*** INFORMATION PROVIDED Section Begins ***
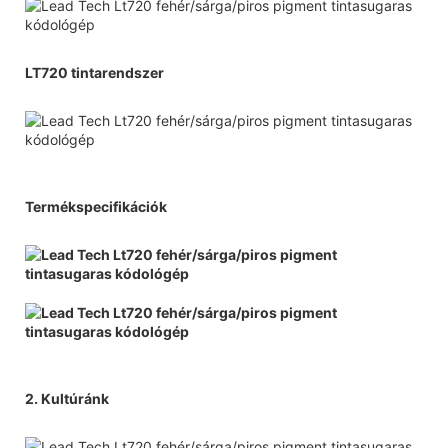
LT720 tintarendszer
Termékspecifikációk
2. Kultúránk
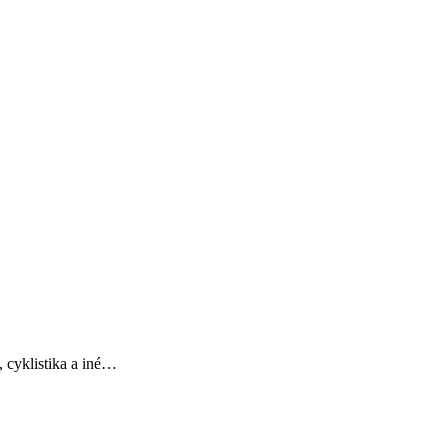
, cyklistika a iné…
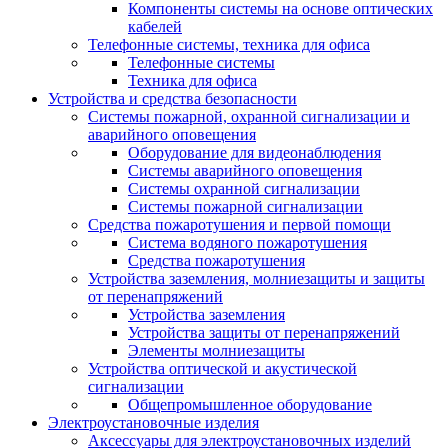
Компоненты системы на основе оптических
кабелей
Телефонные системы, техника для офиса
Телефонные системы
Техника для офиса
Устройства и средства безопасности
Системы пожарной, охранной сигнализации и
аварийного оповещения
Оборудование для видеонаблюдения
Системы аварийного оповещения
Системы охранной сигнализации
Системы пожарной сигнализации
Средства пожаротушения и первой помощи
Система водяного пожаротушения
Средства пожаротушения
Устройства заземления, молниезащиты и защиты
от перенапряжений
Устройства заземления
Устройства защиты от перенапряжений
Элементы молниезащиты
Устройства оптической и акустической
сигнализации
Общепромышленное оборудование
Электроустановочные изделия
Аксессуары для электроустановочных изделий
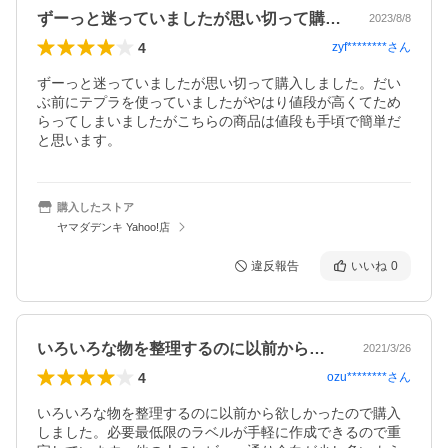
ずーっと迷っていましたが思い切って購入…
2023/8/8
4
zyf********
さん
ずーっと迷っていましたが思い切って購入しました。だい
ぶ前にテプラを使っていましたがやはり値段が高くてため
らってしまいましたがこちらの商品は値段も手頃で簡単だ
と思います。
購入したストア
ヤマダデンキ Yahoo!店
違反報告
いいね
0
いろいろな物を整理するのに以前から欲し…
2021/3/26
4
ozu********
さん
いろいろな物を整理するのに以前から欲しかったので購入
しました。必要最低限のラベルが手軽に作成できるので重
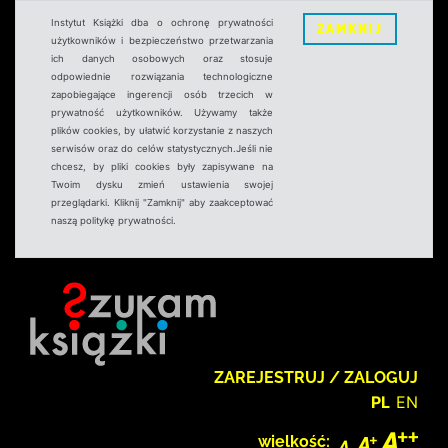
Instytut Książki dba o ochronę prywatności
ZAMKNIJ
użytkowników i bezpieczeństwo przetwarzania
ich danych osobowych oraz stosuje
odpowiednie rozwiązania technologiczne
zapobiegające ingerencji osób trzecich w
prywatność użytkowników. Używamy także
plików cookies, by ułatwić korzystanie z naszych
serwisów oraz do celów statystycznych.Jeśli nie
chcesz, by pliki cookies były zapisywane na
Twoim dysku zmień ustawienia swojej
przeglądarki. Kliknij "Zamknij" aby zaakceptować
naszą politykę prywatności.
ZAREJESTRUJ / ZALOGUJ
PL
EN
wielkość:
*** INFORMATION PROVIDED Section Ends ***
*** INFORMATION PROVIDED Section Begins ***
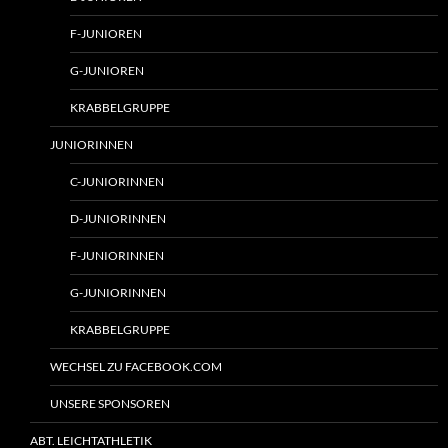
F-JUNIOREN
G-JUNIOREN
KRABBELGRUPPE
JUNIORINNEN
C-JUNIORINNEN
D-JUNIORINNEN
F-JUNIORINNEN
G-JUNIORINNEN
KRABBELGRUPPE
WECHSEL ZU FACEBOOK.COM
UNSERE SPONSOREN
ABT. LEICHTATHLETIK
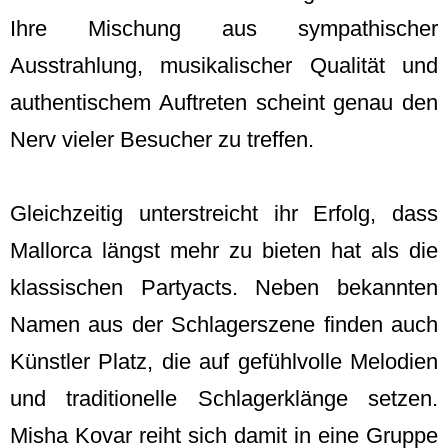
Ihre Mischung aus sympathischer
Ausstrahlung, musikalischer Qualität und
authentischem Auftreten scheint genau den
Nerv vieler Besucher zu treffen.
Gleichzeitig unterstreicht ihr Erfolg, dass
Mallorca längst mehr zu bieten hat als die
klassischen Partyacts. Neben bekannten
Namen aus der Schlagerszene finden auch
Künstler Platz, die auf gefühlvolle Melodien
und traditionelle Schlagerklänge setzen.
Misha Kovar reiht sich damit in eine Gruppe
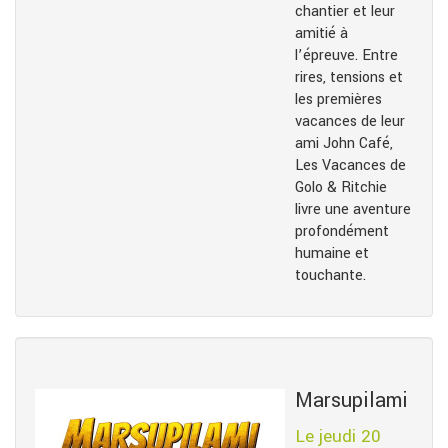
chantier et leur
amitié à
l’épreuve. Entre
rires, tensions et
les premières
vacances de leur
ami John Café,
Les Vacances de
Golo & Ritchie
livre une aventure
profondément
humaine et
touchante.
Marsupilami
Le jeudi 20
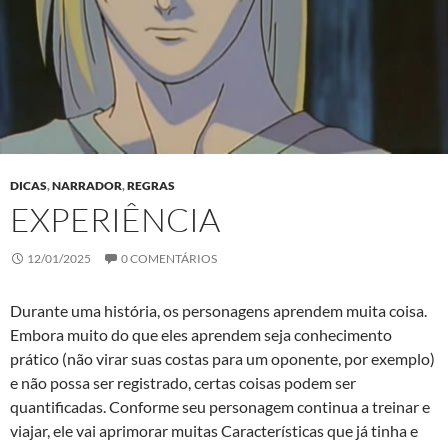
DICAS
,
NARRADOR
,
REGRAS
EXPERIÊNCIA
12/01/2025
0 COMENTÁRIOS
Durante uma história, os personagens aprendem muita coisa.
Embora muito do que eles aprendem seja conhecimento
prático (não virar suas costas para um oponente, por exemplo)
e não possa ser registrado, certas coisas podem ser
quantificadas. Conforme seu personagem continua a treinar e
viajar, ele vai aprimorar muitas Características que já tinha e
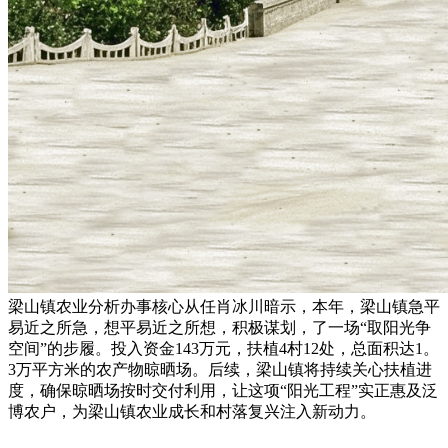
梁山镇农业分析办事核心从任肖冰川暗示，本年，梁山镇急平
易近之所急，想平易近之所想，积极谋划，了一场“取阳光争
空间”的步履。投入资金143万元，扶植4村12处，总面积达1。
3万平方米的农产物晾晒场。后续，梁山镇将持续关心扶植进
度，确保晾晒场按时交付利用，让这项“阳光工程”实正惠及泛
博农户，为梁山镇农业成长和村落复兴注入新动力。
*** INFORMATION PROVIDED Section Ends ***
(DIRECTIVE) What you write out is the stretch of entries from the line containing "Средства пожаротушения и первой помощи" to the line containing "らってしまいましたがこちらの商品は値段も手頃で簡単だ", word for word, with both end lines and no pictures.

(RESPONSE TO THIS TASK)
Средства пожаротушения и первой помощи
Система водяного пожаротушения
Средства пожаротушения
Устройства заземления, молниезащиты и защиты
от перенапряжений
Устройства заземления
Устройства защиты от перенапряжений
Элементы молниезащиты
Устройства оптической и акустической
сигнализации
Общепромышленное оборудование
Электроустановочные изделия
Аксессуары для электроустановочных изделий
ずーっと迷っていましたが思い切って購入…
2023/8/8
4
zyf********
さん
ずーっと迷っていましたが思い切って購入しました。だい
ぶ前にテプラを使っていましたがやはり値段が高くてため
らってしまいましたがこちらの商品は値段も手頃で簡単だ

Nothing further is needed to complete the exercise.